> Document excerpt

# 7.1 Equake vs cape guage railway



## wigginsn (Jan 9, 2008)

Guess who won..

A couple of pics of the main railway line a few km from home after last weekends events.




















Cheers
Neil


----------



## chuck n (Jan 2, 2008)

WOW!! Neat pictures, they show both the vertical and horizontal offset.

Thanks.

Chuck N


----------



## jimtyp (Jan 2, 2008)

Amazing that no one was seriously hurt or died! Looks like it's going to take a long time to fix :-( 

Did you get any damage at your place?


----------



## aceinspp (Jan 2, 2008)

Could have been a lot worse. I wonder if they derailed any trains. Later RJD


----------



## wigginsn (Jan 9, 2008)

RJ, I read somwhere there were 18 on the move in the South Is at the time but none derailed. All movements stopped of course.. I heard the first train running on this line about 48 hrs after the quake.

> Activity list
#1 Answer these from the earthquake thread:
(a) What magnitude does the title give for the earthquake?
(b) According to Chuck N, what two kinds of offset do the pictures show?
(c) About how many hours after the quake was the first train heard running on the line?
#2 Reproduce the part of the earthquake thread that starts at the words "Could have been" and stops after "after the quake.".

> Data shown

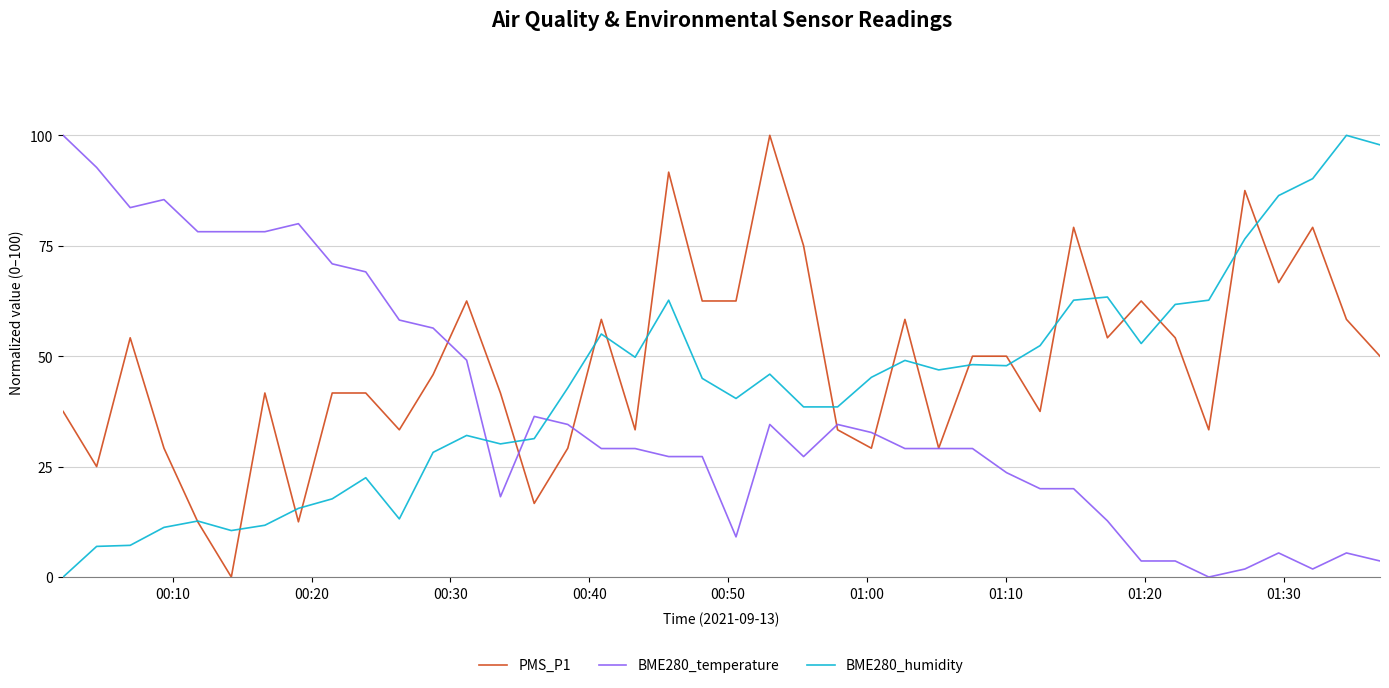

What is the highest value of the BME280_humidity series?

100.0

> Task-by-task solutions
#1
(a) 7.1
(b) Vertical and horizontal offset.
(c) About 48 hours.

#2
Could have been a lot worse. I wonder if they derailed any trains. Later RJD


----------



## wigginsn (Jan 9, 2008)

RJ, I read somwhere there were 18 on the move in the South Is at the time but none derailed. All movements stopped of course.. I heard the first train running on this line about 48 hrs after the quake.